• [Required tasks]:
**1)** In the article header, which city and country are given for Karolinska Institutet?
**2)** List every author named in the article header.
**3)** Summarize the article header in two sentences.

• [Text section]:
——————————

Email updates

Keep up to date with the latest news and content from BMC Bioinformatics and BioMed Central.

Open Access Research article

Detecting differential expression in microarray data: comparison of optimal procedures

Elena Perelman1, Alexander Ploner1, Stefano Calza12 and Yudi Pawitan1*

Author Affiliations

1 Department of Medical Epidemiology and Biostatistics, Karolinska Institutet, 17177 Stockholm, Sweden

2 Department of Biomedical Sciences and Biotechnologies, Brescia, Italy

For all author emails, please log on.

——————————

• [Data extract]:
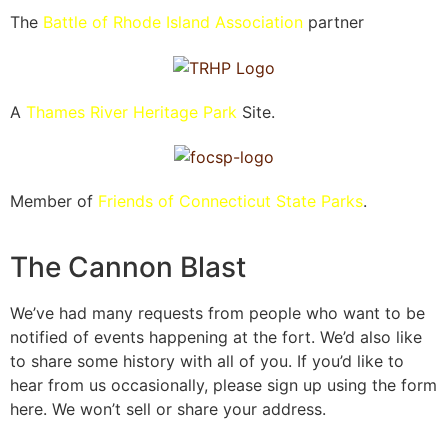
The
Battle of Rhode Island Association
partner
A
Thames River Heritage Park
Site.
Member of
Friends of Connecticut State Parks
.
The Cannon Blast
We’ve had many requests from people who want to be
notified of events happening at the fort. We’d also like
to share some history with all of you. If you’d like to
hear from us occasionally, please sign up using the form
here. We won’t sell or share your address.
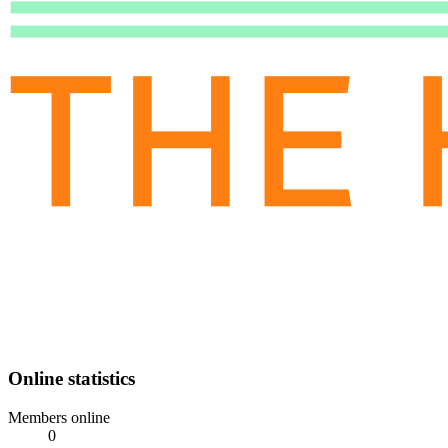
Online statistics
Members online
0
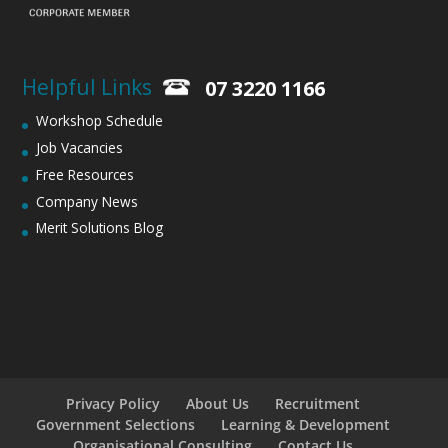
Helpful Links
07 3220 1166
Workshop Schedule
Job Vacancies
Free Resources
Company News
Merit Solutions Blog
Privacy Policy
About Us
Recruitment
Government Selections
Learning & Development
Organisational Consulting
Contact Us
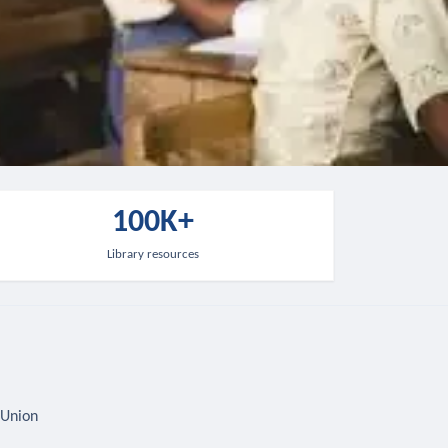
100K+
Library resources
 Union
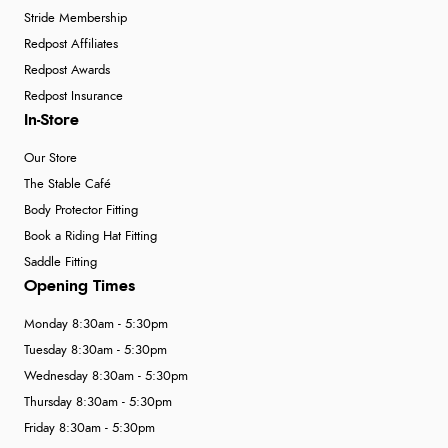
Stride Membership
Redpost Affiliates
Redpost Awards
Redpost Insurance
In-Store
Our Store
The Stable Café
Body Protector Fitting
Book a Riding Hat Fitting
Saddle Fitting
Opening Times
Monday 8:30am - 5:30pm
Tuesday 8:30am - 5:30pm
Wednesday 8:30am - 5:30pm
Thursday 8:30am - 5:30pm
Friday 8:30am - 5:30pm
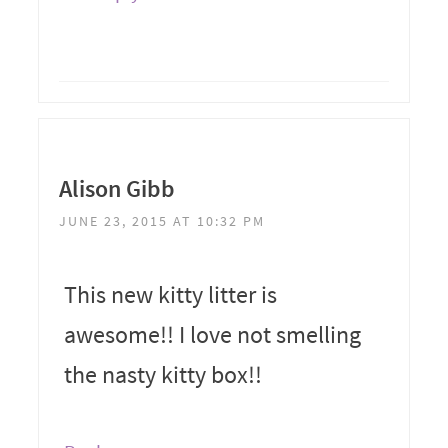
Alison Gibb
JUNE 23, 2015 AT 10:32 PM
This new kitty litter is
awesome!! I love not smelling
the nasty kitty box!!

——————————

• [Expected responses]:
**1)** Stockholm, Sweden

**2)** Elena Perelman, Alexander Ploner, Stefano Calza, Yudi Pawitan

**3)** The header presents an open access research article titled "Detecting differential expression in microarray data: comparison of optimal procedures" by Elena Perelman, Alexander Ploner, Stefano Calza and Yudi Pawitan. All four authors are affiliated with the Department of Medical Epidemiology and Biostatistics at Karolinska Institutet in Stockholm, Sweden, and Stefano Calza is also affiliated with the Department of Biomedical Sciences and Biotechnologies in Brescia, Italy.